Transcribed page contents
· · · · · · ·

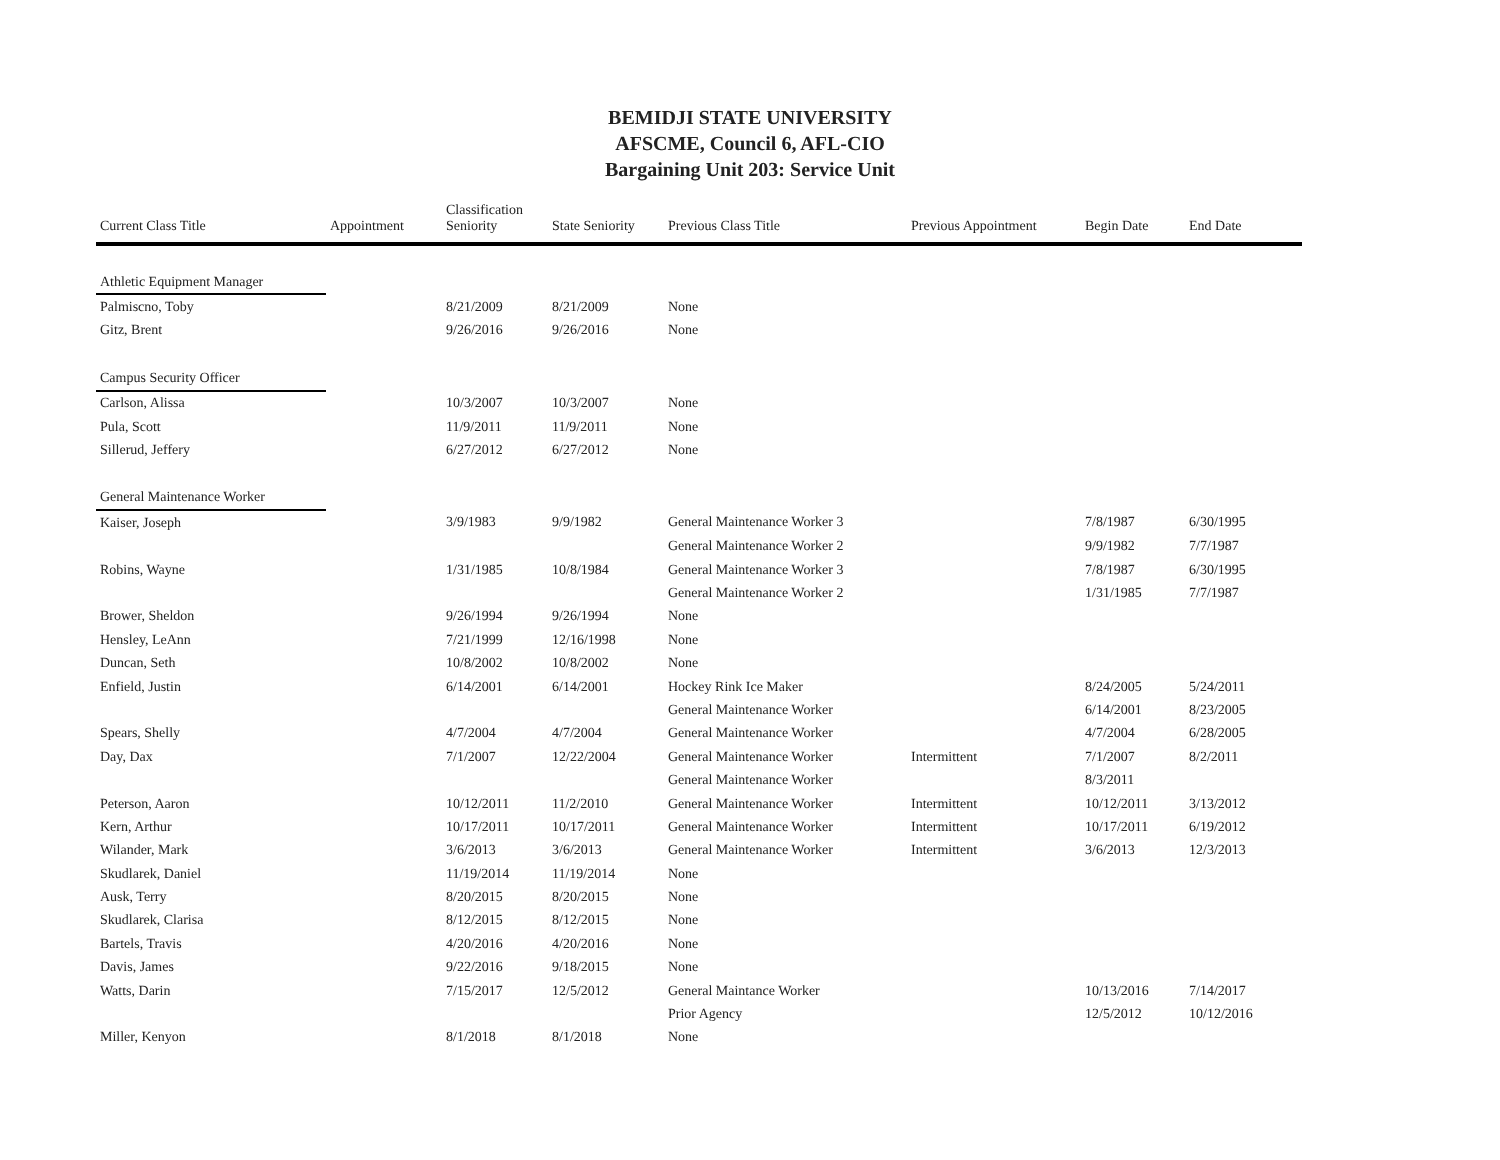BEMIDJI STATE UNIVERSITY
AFSCME, Council 6, AFL-CIO
Bargaining Unit 203: Service Unit
| Current Class Title | Appointment | Classification Seniority | State Seniority | Previous Class Title | Previous Appointment | Begin Date | End Date |
| --- | --- | --- | --- | --- | --- | --- | --- |
| Athletic Equipment Manager | | | | | | | |
| Palmiscno, Toby | | 8/21/2009 | 8/21/2009 | None | | | |
| Gitz, Brent | | 9/26/2016 | 9/26/2016 | None | | | |
| Campus Security Officer | | | | | | | |
| Carlson, Alissa | | 10/3/2007 | 10/3/2007 | None | | | |
| Pula, Scott | | 11/9/2011 | 11/9/2011 | None | | | |
| Sillerud, Jeffery | | 6/27/2012 | 6/27/2012 | None | | | |
| General Maintenance Worker | | | | | | | |
| Kaiser, Joseph | | 3/9/1983 | 9/9/1982 | General Maintenance Worker 3 | | 7/8/1987 | 6/30/1995 |
| | | | | General Maintenance Worker 2 | | 9/9/1982 | 7/7/1987 |
| Robins, Wayne | | 1/31/1985 | 10/8/1984 | General Maintenance Worker 3 | | 7/8/1987 | 6/30/1995 |
| | | | | General Maintenance Worker 2 | | 1/31/1985 | 7/7/1987 |
| Brower, Sheldon | | 9/26/1994 | 9/26/1994 | None | | | |
| Hensley, LeAnn | | 7/21/1999 | 12/16/1998 | None | | | |
| Duncan, Seth | | 10/8/2002 | 10/8/2002 | None | | | |
| Enfield, Justin | | 6/14/2001 | 6/14/2001 | Hockey Rink Ice Maker | | 8/24/2005 | 5/24/2011 |
| | | | | General Maintenance Worker | | 6/14/2001 | 8/23/2005 |
| Spears, Shelly | | 4/7/2004 | 4/7/2004 | General Maintenance Worker | | 4/7/2004 | 6/28/2005 |
| Day, Dax | | 7/1/2007 | 12/22/2004 | General Maintenance Worker | Intermittent | 7/1/2007 | 8/2/2011 |
| | | | | General Maintenance Worker | | 8/3/2011 | |
| Peterson, Aaron | | 10/12/2011 | 11/2/2010 | General Maintenance Worker | Intermittent | 10/12/2011 | 3/13/2012 |
| Kern, Arthur | | 10/17/2011 | 10/17/2011 | General Maintenance Worker | Intermittent | 10/17/2011 | 6/19/2012 |
| Wilander, Mark | | 3/6/2013 | 3/6/2013 | General Maintenance Worker | Intermittent | 3/6/2013 | 12/3/2013 |
| Skudlarek, Daniel | | 11/19/2014 | 11/19/2014 | None | | | |
| Ausk, Terry | | 8/20/2015 | 8/20/2015 | None | | | |
| Skudlarek, Clarisa | | 8/12/2015 | 8/12/2015 | None | | | |
| Bartels, Travis | | 4/20/2016 | 4/20/2016 | None | | | |
| Davis, James | | 9/22/2016 | 9/18/2015 | None | | | |
| Watts, Darin | | 7/15/2017 | 12/5/2012 | General Maintance Worker | | 10/13/2016 | 7/14/2017 |
| | | | | Prior Agency | | 12/5/2012 | 10/12/2016 |
| Miller, Kenyon | | 8/1/2018 | 8/1/2018 | None | | | |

· · · · · · ·

# TASK GOAL
Leave out the pictures and print every line of the data exactly.

# REPLY TO THE TASK
BEMIDJI STATE UNIVERSITY
AFSCME, Council 6, AFL-CIO
Bargaining Unit 203: Service Unit
| Current Class Title | Appointment | Classification Seniority | State Seniority | Previous Class Title | Previous Appointment | Begin Date | End Date |
| --- | --- | --- | --- | --- | --- | --- | --- |
| Athletic Equipment Manager | | | | | | | |
| Palmiscno, Toby | | 8/21/2009 | 8/21/2009 | None | | | |
| Gitz, Brent | | 9/26/2016 | 9/26/2016 | None | | | |
| Campus Security Officer | | | | | | | |
| Carlson, Alissa | | 10/3/2007 | 10/3/2007 | None | | | |
| Pula, Scott | | 11/9/2011 | 11/9/2011 | None | | | |
| Sillerud, Jeffery | | 6/27/2012 | 6/27/2012 | None | | | |
| General Maintenance Worker | | | | | | | |
| Kaiser, Joseph | | 3/9/1983 | 9/9/1982 | General Maintenance Worker 3 | | 7/8/1987 | 6/30/1995 |
| | | | | General Maintenance Worker 2 | | 9/9/1982 | 7/7/1987 |
| Robins, Wayne | | 1/31/1985 | 10/8/1984 | General Maintenance Worker 3 | | 7/8/1987 | 6/30/1995 |
| | | | | General Maintenance Worker 2 | | 1/31/1985 | 7/7/1987 |
| Brower, Sheldon | | 9/26/1994 | 9/26/1994 | None | | | |
| Hensley, LeAnn | | 7/21/1999 | 12/16/1998 | None | | | |
| Duncan, Seth | | 10/8/2002 | 10/8/2002 | None | | | |
| Enfield, Justin | | 6/14/2001 | 6/14/2001 | Hockey Rink Ice Maker | | 8/24/2005 | 5/24/2011 |
| | | | | General Maintenance Worker | | 6/14/2001 | 8/23/2005 |
| Spears, Shelly | | 4/7/2004 | 4/7/2004 | General Maintenance Worker | | 4/7/2004 | 6/28/2005 |
| Day, Dax | | 7/1/2007 | 12/22/2004 | General Maintenance Worker | Intermittent | 7/1/2007 | 8/2/2011 |
| | | | | General Maintenance Worker | | 8/3/2011 | |
| Peterson, Aaron | | 10/12/2011 | 11/2/2010 | General Maintenance Worker | Intermittent | 10/12/2011 | 3/13/2012 |
| Kern, Arthur | | 10/17/2011 | 10/17/2011 | General Maintenance Worker | Intermittent | 10/17/2011 | 6/19/2012 |
| Wilander, Mark | | 3/6/2013 | 3/6/2013 | General Maintenance Worker | Intermittent | 3/6/2013 | 12/3/2013 |
| Skudlarek, Daniel | | 11/19/2014 | 11/19/2014 | None | | | |
| Ausk, Terry | | 8/20/2015 | 8/20/2015 | None | | | |
| Skudlarek, Clarisa | | 8/12/2015 | 8/12/2015 | None | | | |
| Bartels, Travis | | 4/20/2016 | 4/20/2016 | None | | | |
| Davis, James | | 9/22/2016 | 9/18/2015 | None | | | |
| Watts, Darin | | 7/15/2017 | 12/5/2012 | General Maintance Worker | | 10/13/2016 | 7/14/2017 |
| | | | | Prior Agency | | 12/5/2012 | 10/12/2016 |
| Miller, Kenyon | | 8/1/2018 | 8/1/2018 | None | | | |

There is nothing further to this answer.